◆ Directive a ◆
According to the biography of Mauricio de Sousa below, in what year did he found the Mauricio de Sousa Cultural Institute?

Mauricio Araújo de Sousa (; born October 27, 1935) is a Brazilian cartoonist and businessman who has created over 200 characters for his popular series of children's comic books named "Turma da Mônica" or "Monica's Gang (Currently known as: Monica and friends)".

At 17 years of age, he worked for a daily newspaper called Folha da Manhã as a crime reporter. In 1959, Sousa quit that job and began his comic book career, and created Monica's Gang. Sousa's characters were inspired by children he knew from his childhood and by his own children. His later style is slightly reminiscent of that of Osamu Tezuka, a famous Japanese manga artist and personal friend.

Nowadays, he considered by many to be the greatest cartoonist in Brazilian history.

Biography
Mauricio Araújo de Sousa was born in Santa Isabel on October 27, 1935. His father, Antonio Mauricio de Sousa, was a poet and his mother, Petronilha Araújo de Sousa, also delved into poetry. Mauricio developed an interest in cartooning at a young age, and began to draw posters and illustrations for periodicals. At 17 years of age, he worked for a daily newspaper called Folha da Manhã as a crime reporter. In 1959, Sousa quit that job and began his comic book career, and created Monica's Gang.

The comics of Mauricio de Sousa have gained international fame, been featured on licensed merchandise, and have even been adapted for movies, television, video games, and even a São Paulo amusement park, the Parque da Mônica ("Monica's Park"). Two other Parque da Mônica facilities were also located in Curitiba and Rio de Janeiro, but they both closed in 2000 and 2005, respectively. From 1970 to 1986, Mauricio's comic books had been published by Editora Abril, until Globo took over in January 1987. His work has been published in many magazines and newspapers since 1959. Since January 2007, the comic book series is published by Panini Comics.

In 1997, the cartoonist founded the Mauricio de Sousa Cultural Institute, whose mandate is to develop social action campaigns that translate serious subjects into a comic book format to appeal to both young and adult readers.

◆ Records for the exercise ◆

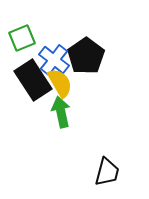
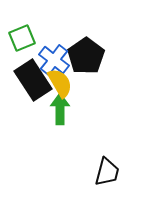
green arrow: moved 1 px left, 3 px up; rotated 12 degrees clockwise
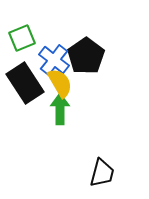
black rectangle: moved 8 px left, 3 px down
black trapezoid: moved 5 px left, 1 px down
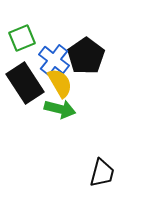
green arrow: rotated 104 degrees clockwise
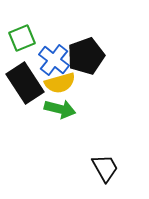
black pentagon: rotated 15 degrees clockwise
yellow semicircle: rotated 104 degrees clockwise
black trapezoid: moved 3 px right, 5 px up; rotated 44 degrees counterclockwise
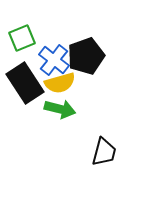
black trapezoid: moved 1 px left, 16 px up; rotated 44 degrees clockwise
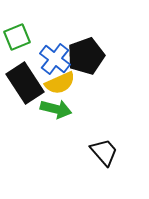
green square: moved 5 px left, 1 px up
blue cross: moved 1 px right, 1 px up
yellow semicircle: rotated 8 degrees counterclockwise
green arrow: moved 4 px left
black trapezoid: rotated 56 degrees counterclockwise
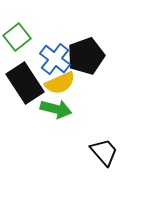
green square: rotated 16 degrees counterclockwise
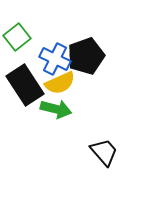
blue cross: rotated 12 degrees counterclockwise
black rectangle: moved 2 px down
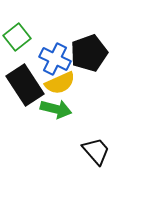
black pentagon: moved 3 px right, 3 px up
black trapezoid: moved 8 px left, 1 px up
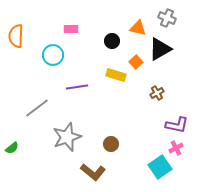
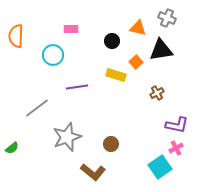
black triangle: moved 1 px right, 1 px down; rotated 20 degrees clockwise
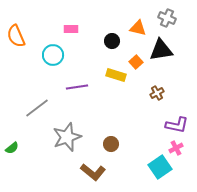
orange semicircle: rotated 25 degrees counterclockwise
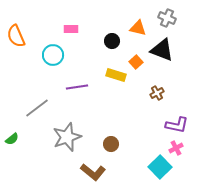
black triangle: moved 1 px right; rotated 30 degrees clockwise
green semicircle: moved 9 px up
cyan square: rotated 10 degrees counterclockwise
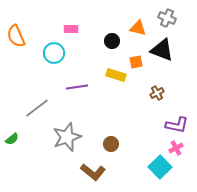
cyan circle: moved 1 px right, 2 px up
orange square: rotated 32 degrees clockwise
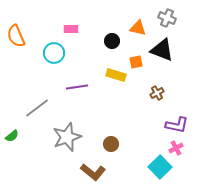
green semicircle: moved 3 px up
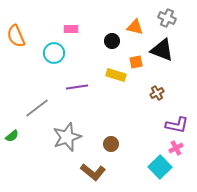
orange triangle: moved 3 px left, 1 px up
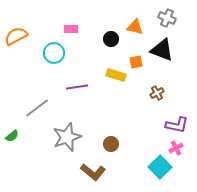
orange semicircle: rotated 85 degrees clockwise
black circle: moved 1 px left, 2 px up
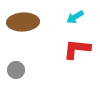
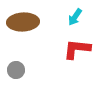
cyan arrow: rotated 24 degrees counterclockwise
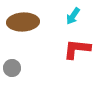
cyan arrow: moved 2 px left, 1 px up
gray circle: moved 4 px left, 2 px up
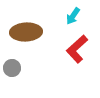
brown ellipse: moved 3 px right, 10 px down
red L-shape: rotated 48 degrees counterclockwise
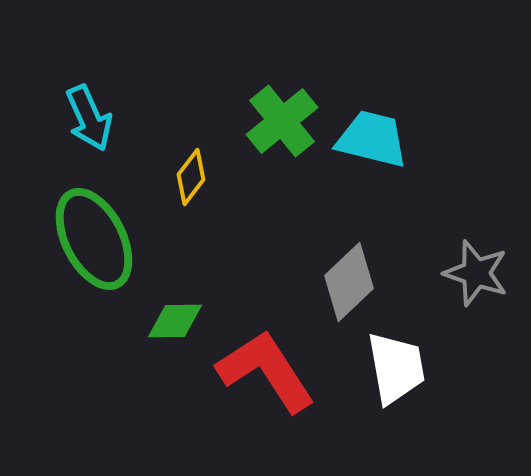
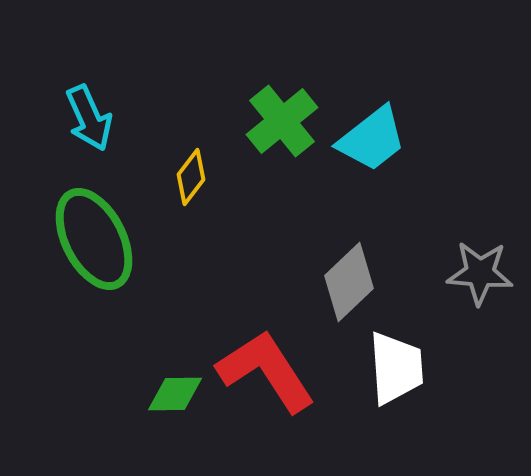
cyan trapezoid: rotated 128 degrees clockwise
gray star: moved 4 px right; rotated 14 degrees counterclockwise
green diamond: moved 73 px down
white trapezoid: rotated 6 degrees clockwise
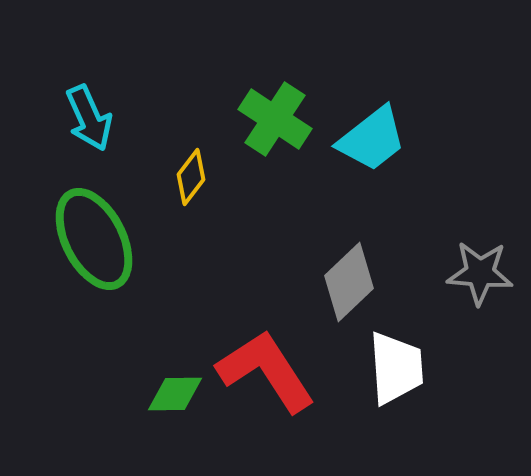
green cross: moved 7 px left, 2 px up; rotated 18 degrees counterclockwise
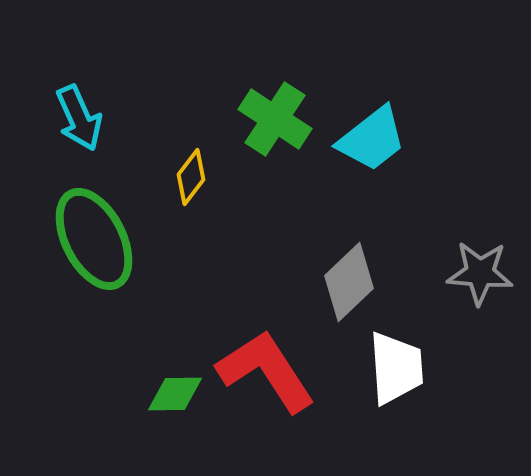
cyan arrow: moved 10 px left
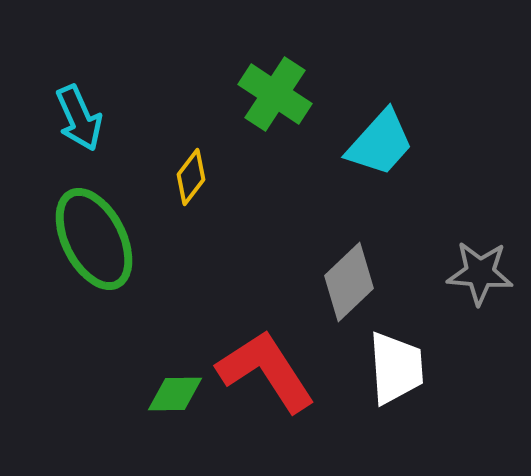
green cross: moved 25 px up
cyan trapezoid: moved 8 px right, 4 px down; rotated 10 degrees counterclockwise
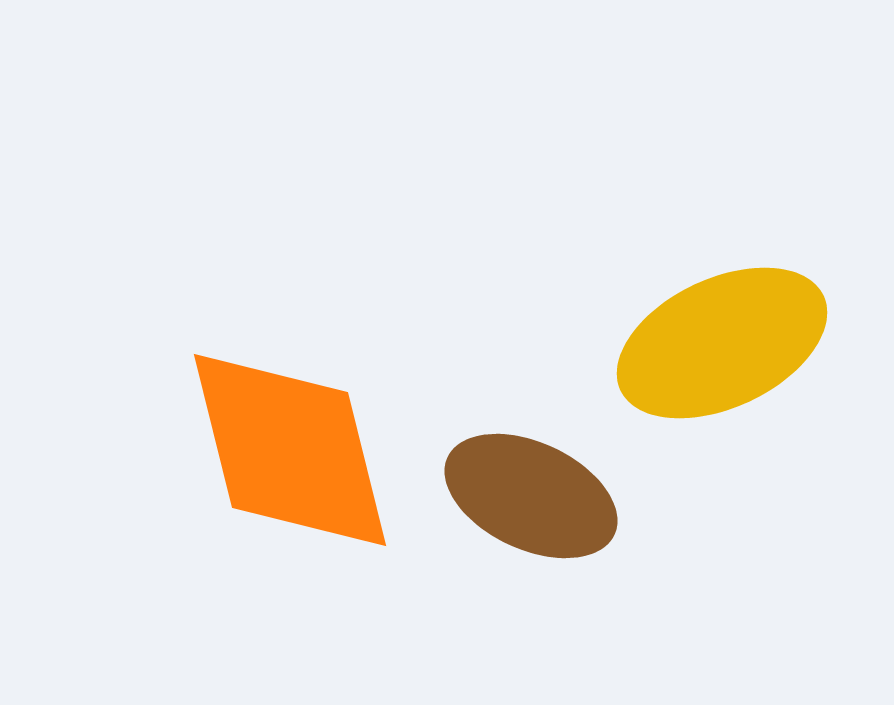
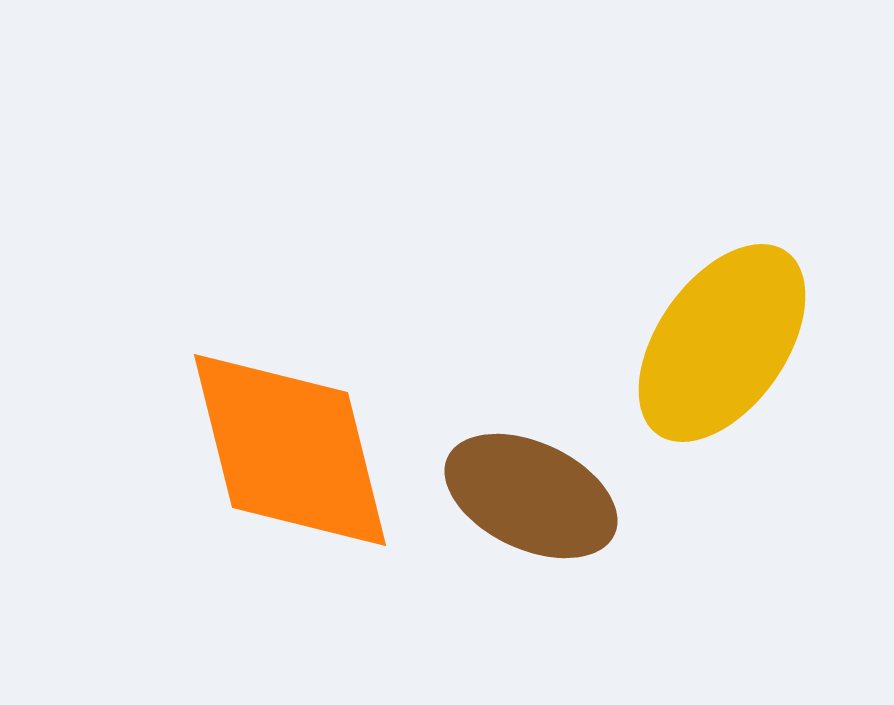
yellow ellipse: rotated 30 degrees counterclockwise
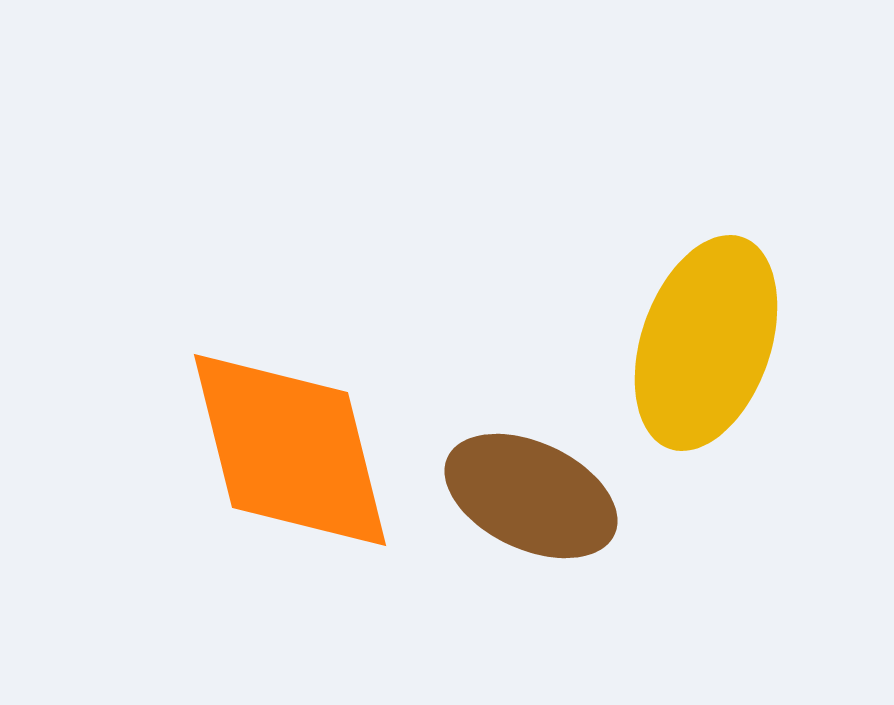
yellow ellipse: moved 16 px left; rotated 16 degrees counterclockwise
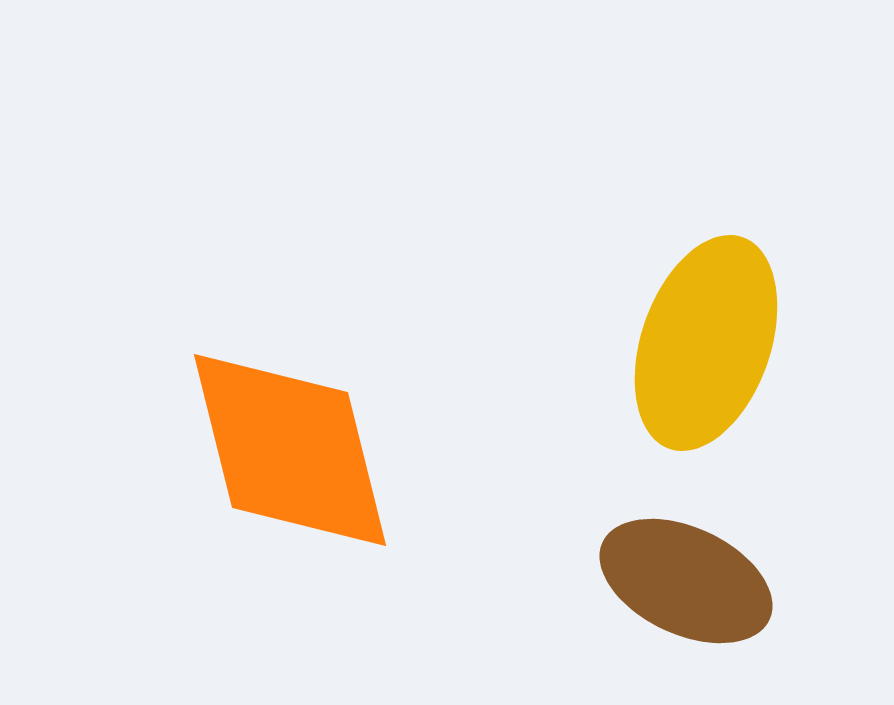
brown ellipse: moved 155 px right, 85 px down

◆ Directive b ◆
Give the rows above as a JSON list of strings, one per line, starting with the line with "cyan trapezoid: rotated 128 degrees clockwise" and going on through the end of the rows. Leave out the pictures and any blank lines.

◆ Answer a ◆
1997

◆ Answer b ◆
[
  "cyan trapezoid: rotated 128 degrees clockwise",
  "gray star: moved 4 px right; rotated 14 degrees counterclockwise",
  "green diamond: moved 73 px down",
  "white trapezoid: rotated 6 degrees clockwise",
  "green cross: moved 7 px left, 2 px up; rotated 18 degrees counterclockwise",
  "cyan arrow: moved 10 px left",
  "green cross: moved 25 px up",
  "cyan trapezoid: moved 8 px right, 4 px down; rotated 10 degrees counterclockwise",
  "yellow ellipse: rotated 30 degrees counterclockwise",
  "yellow ellipse: moved 16 px left; rotated 16 degrees counterclockwise",
  "brown ellipse: moved 155 px right, 85 px down"
]